--- Task inputs Enclosed Below ---
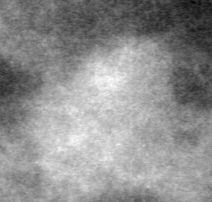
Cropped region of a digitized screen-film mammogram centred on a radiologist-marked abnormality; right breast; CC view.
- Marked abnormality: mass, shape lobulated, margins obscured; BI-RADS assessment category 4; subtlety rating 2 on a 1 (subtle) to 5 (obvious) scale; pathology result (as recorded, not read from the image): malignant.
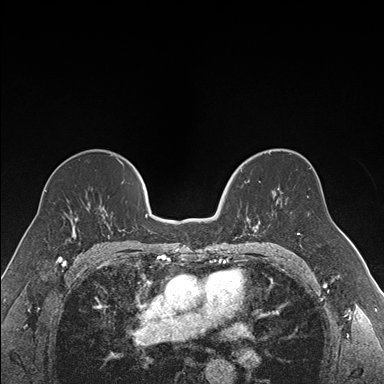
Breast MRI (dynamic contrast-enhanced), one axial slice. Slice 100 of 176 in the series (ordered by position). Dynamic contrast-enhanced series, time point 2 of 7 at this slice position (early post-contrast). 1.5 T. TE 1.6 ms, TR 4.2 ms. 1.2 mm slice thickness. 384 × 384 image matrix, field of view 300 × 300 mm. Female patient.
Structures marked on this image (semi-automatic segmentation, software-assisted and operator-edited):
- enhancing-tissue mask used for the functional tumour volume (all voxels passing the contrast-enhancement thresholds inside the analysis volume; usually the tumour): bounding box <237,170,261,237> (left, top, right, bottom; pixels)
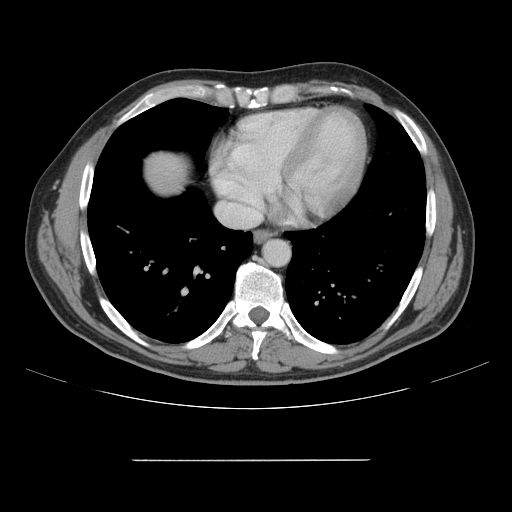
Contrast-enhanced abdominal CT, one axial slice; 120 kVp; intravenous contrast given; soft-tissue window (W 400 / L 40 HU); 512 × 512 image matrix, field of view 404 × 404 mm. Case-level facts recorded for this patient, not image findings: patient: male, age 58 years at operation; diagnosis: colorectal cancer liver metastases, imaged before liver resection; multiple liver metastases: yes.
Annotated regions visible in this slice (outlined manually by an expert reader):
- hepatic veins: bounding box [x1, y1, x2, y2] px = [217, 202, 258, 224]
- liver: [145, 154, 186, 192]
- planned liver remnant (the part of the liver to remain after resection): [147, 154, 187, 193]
--- End of Enclosed Task inputs ---
--- Task inputs Enclosed Below ---
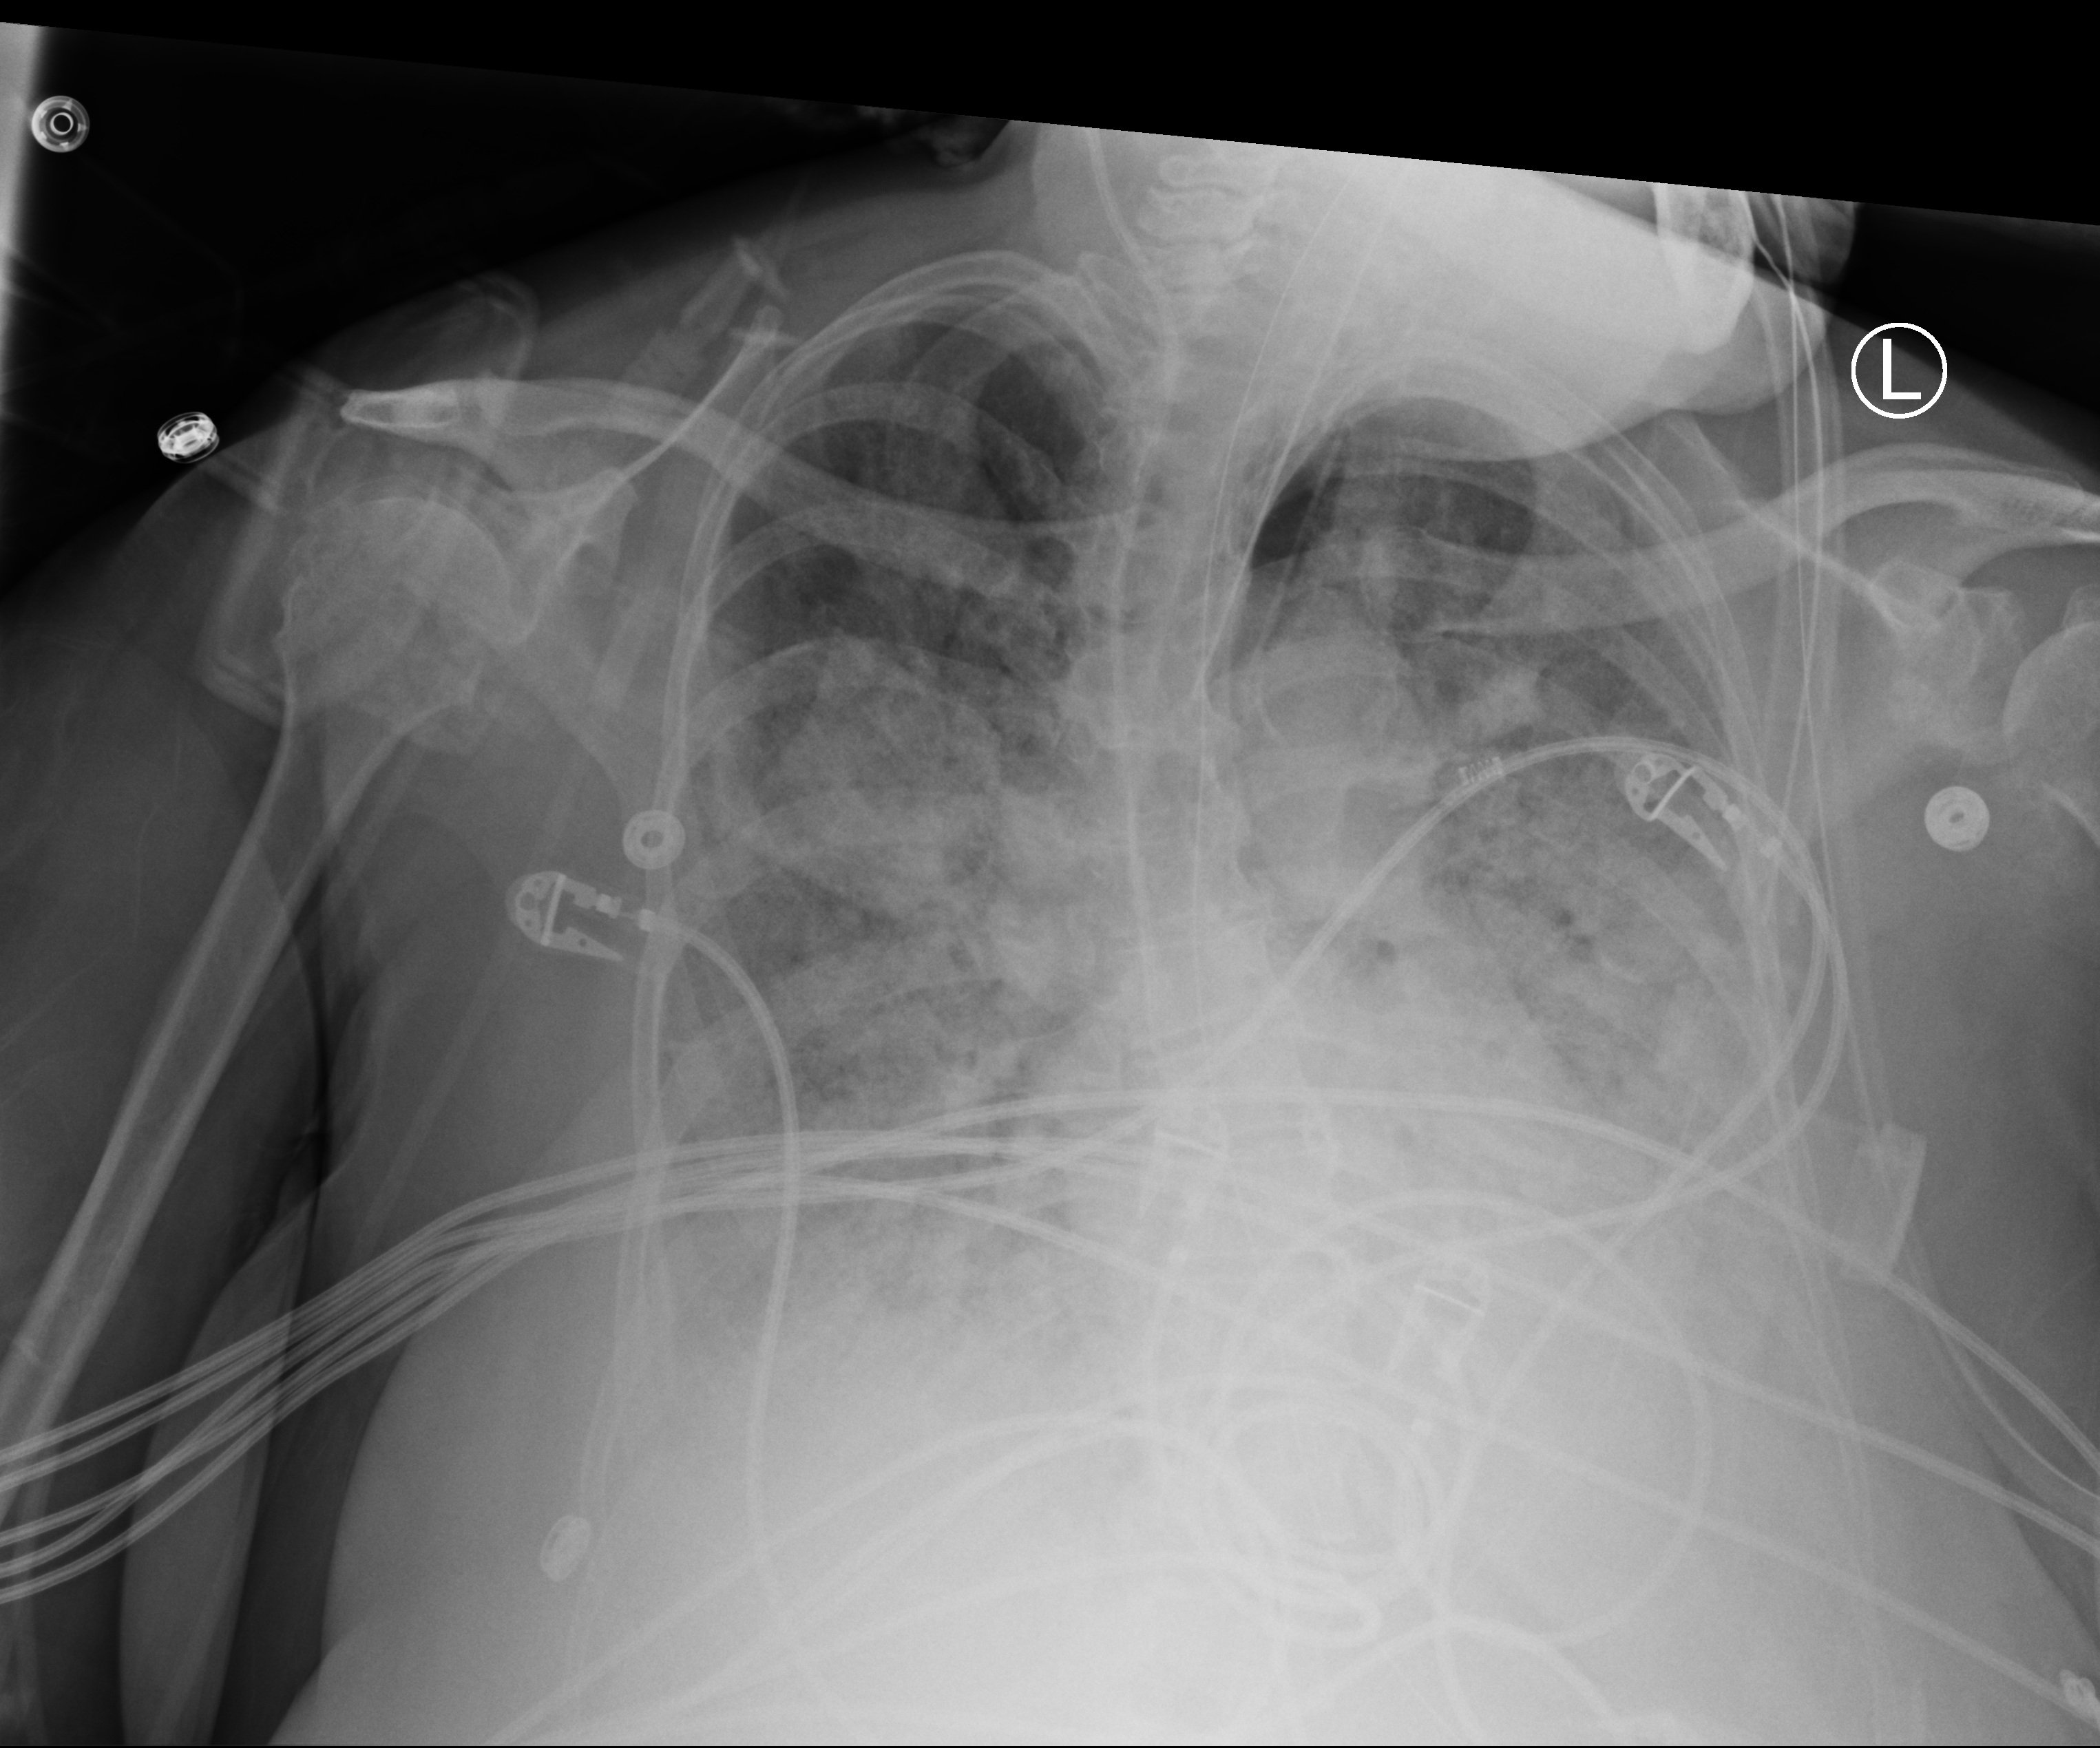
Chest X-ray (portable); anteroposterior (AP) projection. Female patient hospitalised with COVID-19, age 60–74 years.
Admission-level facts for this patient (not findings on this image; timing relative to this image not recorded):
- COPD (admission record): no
--- End of Enclosed Task inputs ---
[The problem]:
When you reach the line in the material above that holds "Cropped region of", begin reproducing lines exactly, and stop after the line that holds "- Marked abnormality: mass, shape".

[Written answer]:
Cropped region of a digitized screen-film mammogram centred on a radiologist-marked abnormality; right breast; CC view.
- Marked abnormality: mass, shape lobulated, margins obscured; BI-RADS assessment category 4; subtlety rating 2 on a 1 (subtle) to 5 (obvious) scale; pathology result (as recorded, not read from the image): malignant.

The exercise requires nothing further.